Even should we accept the version that the government had not indeed "located" Mladic, it is to be blamed nevertheless: as it has simply and deliberately lost sight of him, hidden him from itself, so as to avoid the undignified temptation of arresting him.It should be noted that Kostunica's cabinet has not made all this mess by itself. The DOS government bears the same responsibility. Had it behaved in a principled and responsible manner, Serbia would not have to wait till the Doomsday (and a bit longer) for Kostunica to overcome his tummy ache and mental pain related to the arrest of The Hague's indictee for worst war crimes and mass killing. His infamous reference to The Hague Tribunal as "the chief cook and bottle washer" anyway belongs to the far, dark past, today nothing but a successfully overcome stage of the Premier's turbulent intellectual-political development, doesn't it? Well, I wouldn't say so. For, had it been so Kostunica would not be singing for the umpteenth time - in a situation as such - his pitiful and irritating refrain, "Ratko Mladic's surrender would be the best solution of all." True "the best solution" would be should criminals walk into prisons on their own free will and report their own wrongdoings. We might send the police and the judiciary on long, long vacation. This persistent and obsessive attempt to pass over one's own statesmanly responsibility to someone else (for instance, to the "conscience" of someone responsible for thousands of human lives) really offends one's ear, let alone the consequences it implies.

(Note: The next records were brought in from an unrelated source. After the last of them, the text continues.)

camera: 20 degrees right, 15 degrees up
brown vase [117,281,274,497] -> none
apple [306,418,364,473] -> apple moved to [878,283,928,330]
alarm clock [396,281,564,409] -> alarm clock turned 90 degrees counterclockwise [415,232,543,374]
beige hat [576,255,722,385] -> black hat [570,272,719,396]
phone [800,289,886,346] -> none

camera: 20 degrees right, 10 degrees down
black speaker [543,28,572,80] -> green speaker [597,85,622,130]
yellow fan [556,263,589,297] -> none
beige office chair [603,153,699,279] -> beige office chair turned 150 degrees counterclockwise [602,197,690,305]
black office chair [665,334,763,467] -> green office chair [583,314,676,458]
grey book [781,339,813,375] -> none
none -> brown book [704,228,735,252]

At the moment I write this story, Vice-Premier Miroljub Labus' resignation is the only major consequence of the broken negotiations on association with EU. His party, the G17 Plus, simultaneously announced it would continue backing the government. What does it actually mean? It's a strong, symbolic gesture, and that's all to it. Though symbolism is not to be underestimated in politics, what matters is that this government survives (so far) mostly thanks to the fact cabinet members feels better inside it than outside it, and fear that next elections would clog their landing some other governmental ship.Well, the same as the Serbian Renewal Movement, the G17 Plus had made empty threats to its "oldest" coalition partner before, but this time the things have become serious indeed: if "The Hague-Europe crisis" takes longer than one can bear it (and how bearable is it at all?), Labus & Co. will be forced to take steps that will hardly be symbolic, for the story of Euro-integrations makes the sum and substance of the G17 Plus' identity. Without that story there is no sense for the Party to partake in power unless it wants to lose a handful of its remaining voters.

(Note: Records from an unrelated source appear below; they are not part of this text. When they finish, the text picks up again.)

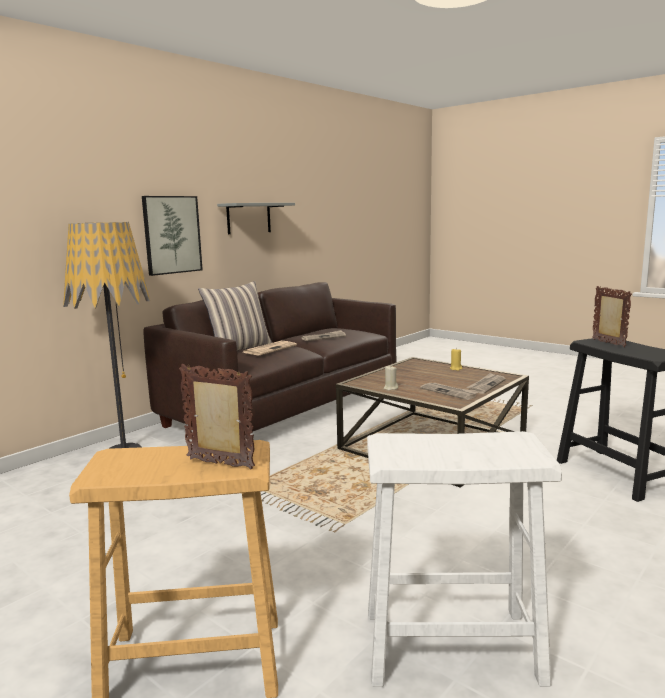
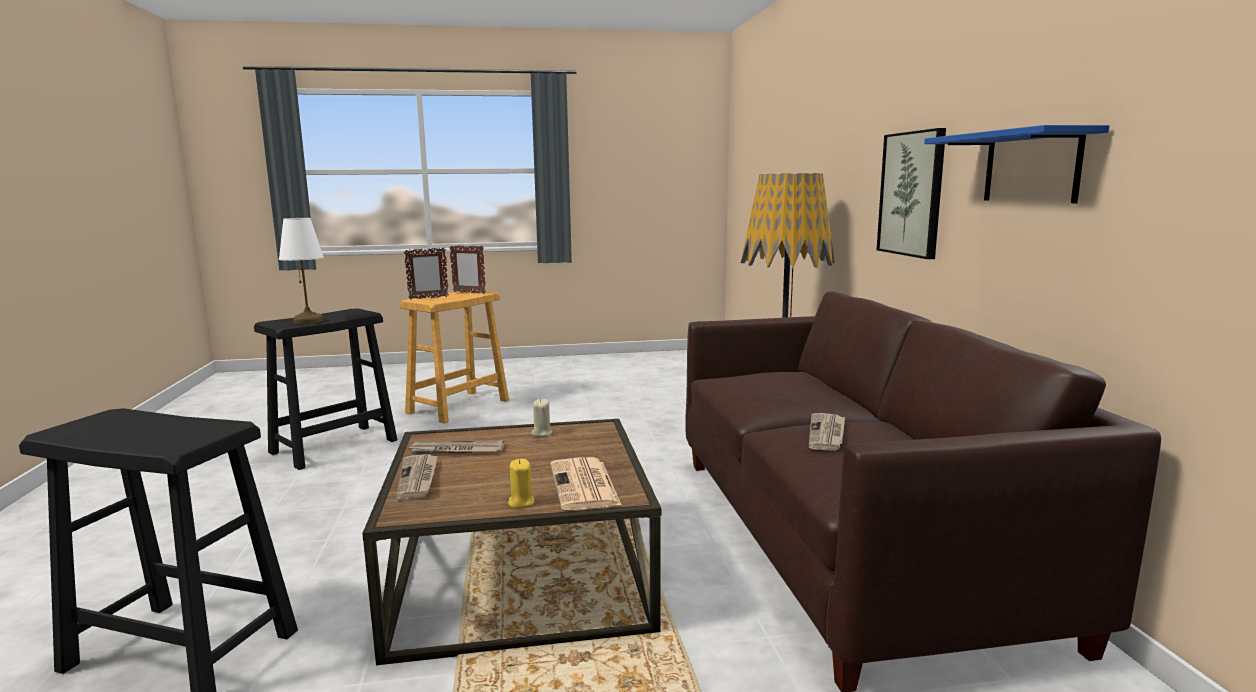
camera: 130 degrees right, 0 degrees up
pillow [198,281,272,350] -> none
grey shelf [217,203,295,234] -> blue shelf [924,125,1109,203]
newspaper [243,341,297,355] -> newspaper moved to [550,457,622,510]
white stool [367,431,562,687] -> black stool [254,308,397,470]
picture frame [592,286,632,347] -> picture frame moved to [449,245,486,294]
none -> white table lamp [279,218,324,324]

And what is it Kostunica will do in the meantime? Well, since he already knows that Ratko Mladic is all alone - without a dog or a cat to keep him company - he might drop in for a nice man-to-man cup of coffee and a man-to-man chat, and convince him eyeball-to-eyeball, like a true Serb, to surrender for the Motherland's well-being (and that of Kostunica's self-perception of someone who would "never arrest Serbs in the name of the New World Order"). But what if Ratko Mladic turns him down again? He might even get so furious - that's the man's temper - to take the Premier hostage. Well, that would be rather embarrassing for Our Image but the country's everyday life would go on as usual. The imprisoned Premier would be replaced by those who usually stand in his shoes - the one you've seen at capital-intensive village roads or the one whose seemingly invisible face smiles at you from fiscal bills. Really, why doesn't the EU - rather than wasting its time on Kostunica - kindly ask the bulldozer-terminator-like Dinkic to arrest Ratko Mladic? (He might, for instance, accuse the latter of not paying the added value tax). After all, it's common knowledge that all Dinkic's targets unavoidably end up behind the bars!